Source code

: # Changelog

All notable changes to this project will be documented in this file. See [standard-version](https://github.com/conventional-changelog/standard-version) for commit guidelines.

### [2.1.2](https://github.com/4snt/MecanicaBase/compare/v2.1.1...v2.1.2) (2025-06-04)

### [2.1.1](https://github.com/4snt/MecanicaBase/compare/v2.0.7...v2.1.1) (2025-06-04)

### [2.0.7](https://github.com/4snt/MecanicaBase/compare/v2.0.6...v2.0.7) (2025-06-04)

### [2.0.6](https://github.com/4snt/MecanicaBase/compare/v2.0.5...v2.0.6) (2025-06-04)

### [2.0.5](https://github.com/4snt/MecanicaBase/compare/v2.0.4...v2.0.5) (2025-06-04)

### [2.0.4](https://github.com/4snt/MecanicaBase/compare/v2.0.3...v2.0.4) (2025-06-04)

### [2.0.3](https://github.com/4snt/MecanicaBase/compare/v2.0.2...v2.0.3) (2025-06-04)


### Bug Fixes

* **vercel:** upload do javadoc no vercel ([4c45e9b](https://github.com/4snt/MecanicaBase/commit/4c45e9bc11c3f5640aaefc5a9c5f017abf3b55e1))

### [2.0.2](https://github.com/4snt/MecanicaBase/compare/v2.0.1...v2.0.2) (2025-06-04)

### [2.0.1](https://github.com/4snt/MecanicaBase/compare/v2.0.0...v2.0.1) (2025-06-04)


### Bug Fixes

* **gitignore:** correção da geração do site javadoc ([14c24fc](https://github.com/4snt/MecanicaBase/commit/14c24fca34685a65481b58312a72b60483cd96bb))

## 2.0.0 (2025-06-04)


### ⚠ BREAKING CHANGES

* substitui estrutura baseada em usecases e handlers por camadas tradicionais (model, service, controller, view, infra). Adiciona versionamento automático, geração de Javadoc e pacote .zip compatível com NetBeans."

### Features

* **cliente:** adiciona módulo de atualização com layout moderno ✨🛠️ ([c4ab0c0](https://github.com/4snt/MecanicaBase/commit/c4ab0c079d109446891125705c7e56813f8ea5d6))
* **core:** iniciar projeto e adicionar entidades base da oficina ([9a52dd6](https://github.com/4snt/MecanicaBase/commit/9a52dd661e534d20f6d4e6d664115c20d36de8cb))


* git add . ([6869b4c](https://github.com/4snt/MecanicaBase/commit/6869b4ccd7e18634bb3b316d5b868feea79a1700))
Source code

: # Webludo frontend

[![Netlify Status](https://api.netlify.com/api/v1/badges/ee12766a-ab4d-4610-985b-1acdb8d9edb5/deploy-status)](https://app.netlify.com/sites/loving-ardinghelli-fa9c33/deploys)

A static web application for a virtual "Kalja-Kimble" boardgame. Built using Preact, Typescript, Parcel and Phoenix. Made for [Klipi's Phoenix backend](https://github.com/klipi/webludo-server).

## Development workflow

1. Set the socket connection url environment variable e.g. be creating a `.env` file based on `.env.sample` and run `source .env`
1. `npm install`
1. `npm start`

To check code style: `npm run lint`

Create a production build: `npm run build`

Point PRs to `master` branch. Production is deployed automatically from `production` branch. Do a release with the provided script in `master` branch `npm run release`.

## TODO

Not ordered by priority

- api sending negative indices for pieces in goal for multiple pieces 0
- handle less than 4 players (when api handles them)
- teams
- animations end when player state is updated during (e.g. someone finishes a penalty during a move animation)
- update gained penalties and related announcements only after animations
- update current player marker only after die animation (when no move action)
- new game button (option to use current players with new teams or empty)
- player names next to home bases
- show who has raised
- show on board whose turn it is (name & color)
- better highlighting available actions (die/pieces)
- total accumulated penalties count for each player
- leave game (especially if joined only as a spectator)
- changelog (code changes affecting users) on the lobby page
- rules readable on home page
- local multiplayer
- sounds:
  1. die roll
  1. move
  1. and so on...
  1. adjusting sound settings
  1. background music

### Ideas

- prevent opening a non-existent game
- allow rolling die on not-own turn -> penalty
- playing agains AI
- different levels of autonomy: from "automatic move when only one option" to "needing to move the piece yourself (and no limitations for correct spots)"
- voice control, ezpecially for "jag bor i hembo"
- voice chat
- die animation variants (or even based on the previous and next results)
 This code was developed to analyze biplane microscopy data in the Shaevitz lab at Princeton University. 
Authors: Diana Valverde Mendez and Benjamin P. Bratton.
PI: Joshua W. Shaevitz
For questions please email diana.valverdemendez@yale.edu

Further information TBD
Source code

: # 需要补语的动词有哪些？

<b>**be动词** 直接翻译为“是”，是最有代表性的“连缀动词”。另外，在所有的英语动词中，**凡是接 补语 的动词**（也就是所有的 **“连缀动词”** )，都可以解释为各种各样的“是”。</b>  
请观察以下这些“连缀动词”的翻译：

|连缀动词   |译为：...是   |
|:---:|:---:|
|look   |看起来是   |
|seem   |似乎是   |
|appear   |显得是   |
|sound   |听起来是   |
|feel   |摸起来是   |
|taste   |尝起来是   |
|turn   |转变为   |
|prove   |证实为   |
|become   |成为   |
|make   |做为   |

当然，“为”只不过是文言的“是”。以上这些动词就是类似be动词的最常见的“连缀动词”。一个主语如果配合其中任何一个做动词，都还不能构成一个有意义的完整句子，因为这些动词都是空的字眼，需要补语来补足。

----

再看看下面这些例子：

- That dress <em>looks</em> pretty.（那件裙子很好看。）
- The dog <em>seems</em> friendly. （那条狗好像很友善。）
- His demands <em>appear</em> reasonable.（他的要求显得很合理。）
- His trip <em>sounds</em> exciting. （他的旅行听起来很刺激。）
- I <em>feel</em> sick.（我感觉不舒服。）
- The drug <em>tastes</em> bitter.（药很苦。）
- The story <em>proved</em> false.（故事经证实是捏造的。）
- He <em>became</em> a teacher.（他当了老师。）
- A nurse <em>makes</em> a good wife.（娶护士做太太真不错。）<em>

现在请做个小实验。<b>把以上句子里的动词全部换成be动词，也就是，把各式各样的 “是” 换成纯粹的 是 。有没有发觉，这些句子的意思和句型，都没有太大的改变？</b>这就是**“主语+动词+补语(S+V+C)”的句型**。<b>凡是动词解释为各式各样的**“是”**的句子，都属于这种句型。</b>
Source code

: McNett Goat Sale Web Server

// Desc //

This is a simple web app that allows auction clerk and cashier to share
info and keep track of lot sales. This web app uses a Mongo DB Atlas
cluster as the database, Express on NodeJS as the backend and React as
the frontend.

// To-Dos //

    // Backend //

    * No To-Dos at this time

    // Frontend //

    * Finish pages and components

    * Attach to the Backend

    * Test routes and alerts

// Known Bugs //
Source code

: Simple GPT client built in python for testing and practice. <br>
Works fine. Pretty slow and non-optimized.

• What you have to do:
Lines before the one containing "to the Backend" stay out; reproduce that line and all the lines after it, through the end of the listing, exactly.

• Solved exercise:
    * Attach to the Backend

    * Test routes and alerts

// Known Bugs //
Source code

: Simple GPT client built in python for testing and practice. <br>
Works fine. Pretty slow and non-optimized.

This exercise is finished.